Prédio Vazio
Em “Prédio Vazio” (2025), sua primeira exploração do terror urbano, Rodrigo Aragão nos oferece mais uma prova de que seu trabalho não é mera repetição artesanal dos tropos norte-americanos.
Há quem veja na estética ecos de Dario Argento e George A. Romero — referências que, de fato, estão ali, seja na paleta febril de cores ou nos fantasmas decadentes. No entanto, limitar-se a essa genealogia é ignorar que, acima de tudo, Rodrigo Aragão é o herdeiro direto de José Mojica Marins, Zé do Caixão. E isso muda completamente a forma como compreendemos o que se vê em tela.
Um cinema de identidade: entre o carnaval e crítica social
Na trama, Luna (Lorena Corrêa) procura pela mãe, desaparecida no último dia de Carnaval em Guarapari. Suas buscas a levam a um antigo apartamento, em um prédio habitado por almas atormentada. Da maquiagem artesanal ao roteiro que abraça o delírio, do excesso como estética à precariedade como linguagem, não se trata de esconder a falta de recursos, mas de assumi-la como forma crítica e poética. O filme revela um país onde o abandono urbano e o abandono emocional são duas faces da mesma moeda.
Retratando o lugar em que vive e conhece tão bem, Aragão lança um olhar particular sobre o litoral brasileiro, onde prédios inteiros são ocupados por poucos dias ao ano e depois apodrecem lentamente — como os fantasmas que os habitam. A leitura pode ser social, simbólica ou espiritual. Mas, acima de tudo, “Prédio Vazio” é um olhar direto e local para aquilo que as metrópoles se recusam a enxergar.
Os protagonistas Luna e Fábio (Caio Macedo), com diálogos que por vezes beiram o artificial, somados a uma direção descompassada, constroem um cinema performativo, em oposição à lógica do realismo. Aragão aposta, como sempre, no exagero como linguagem. Dessa forma, temos pausas que constrangem, silêncios deslocados depois de uma imagem assustadora, e um estranhamento estético que lembra o melhor do cinema de horror japonês — outra influência presente, mas nunca copiada.
Horror sem concessões: o grotesco como estética e política
É verdade que Prédio Vazio não se encaixa nas lógicas do chamado “pós-terror”, que dominou o cinema de horror da última década. Não há aqui uma tentativa de elevar o gênero por meio de um verniz do “cinema de arte”. Por outro lado, o que temos é um cinema elevado por si, por sua técnica e por seu diálogo profundo com outras correntes cinematográficas marginais. Quem buscar aqui encontrar a coesão dramática de Hereditário ou o minimalismo estético de Midsommar estará, no mínimo, usando lentes colonizadas sobre uma obra que tem, em sua brasilidade, sua maior força.

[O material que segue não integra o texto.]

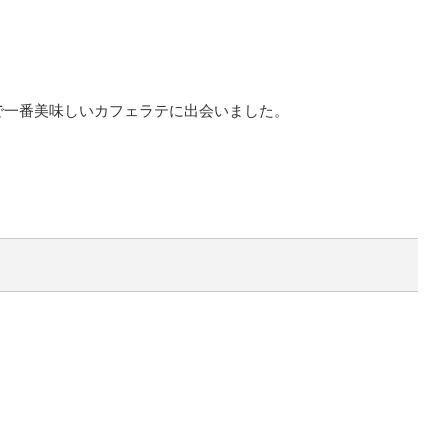
で一番美味しいカフェラテに出会いました。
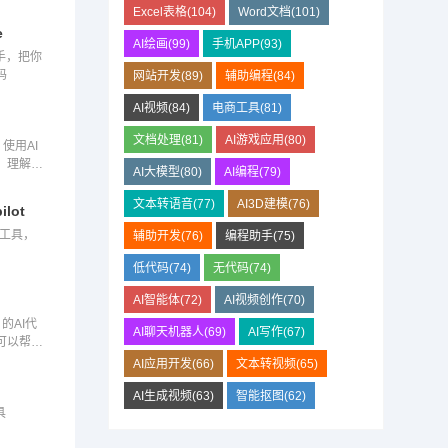
Excel表格(104)
Word文档(101)
e
AI绘画(99)
手机APP(93)
手，把你
码
网站开发(89)
辅助编程(84)
AI视频(84)
电商工具(81)
文档处理(81)
AI游戏应用(80)
使用AI
、理解、
AI大模型(80)
AI编程(79)
码。
文本转语音(77)
AI3D建模(76)
ilot
编程工具，
辅助开发(76)
编程助手(75)
低代码(74)
无代码(74)
AI智能体(72)
AI视频创作(70)
 的AI代
AI聊天机器人(69)
AI写作(67)
可以帮助
言管理和
AI应用开发(66)
文本转视频(65)
AI生成视频(63)
智能抠图(62)
具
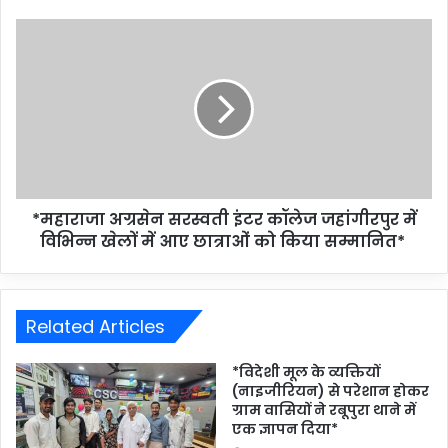
*महाराजा अग्रसेन सरस्वती इंटर कॉलेज जहांगीरपुर में
विभिन्न खेलों में आए छात्राओं को किया सम्मानित*
Related Articles
*विदेशी मूल के व्यक्तियों
(नाइजीरियन) से परेशान होकर
ग्राम वासियों ने रबूपुरा थाने में
एक ज्ञापन दिया*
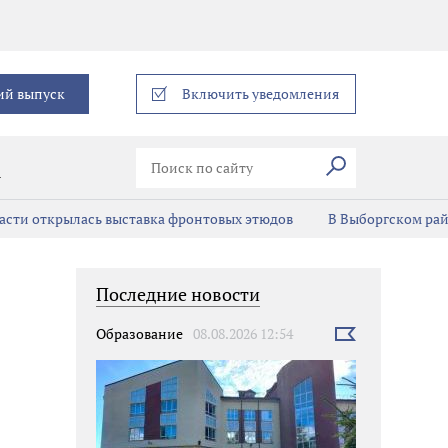
еграм
ий выпуск
Включить уведомления
Искать
В
асти открылась выставка фронтовых этюдов
В Выборгском ра
Последние новости
Образование
08.08.2026 12:54
Выбрать
новость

O filme, como outros do diretor, é uma carta de amor ao gênero do horror. Não à toa, o sangue jorra com prazer. A maquiagem é visivelmente artesanal e o nonsense muitas vezes se impõe como atmosfera, mas sem nunca suprimir o grotesco. E não há esforço para parecer realista: “Prédio Vazio” convida o espectador a desligar o senso comum e mergulhar no absurdo — como crítica e como forma. Isso não é falha: é estrutura.
E o resultado é, sim, um terror refinado — mas não da forma como o cinema hollywoodiano tenta nos ensinar a ver. É um filme popular, artesanal, grotesco, carnavalesco e profundamente brasileiro. Uma obra que, em suas camadas mais profundas, fala do abandono urbano, dos traumas familiares, da ocupação precária dos espaços — tudo isso sob o véu do sangue falso e dos espíritos grotescos.
É um filme que não busca agradar ao público de massa, mas sim cultuar a estética da perturbação, como nos melhores clássicos do gênero. Um filme que, em suas limitações, encontra sua verdadeira identidade.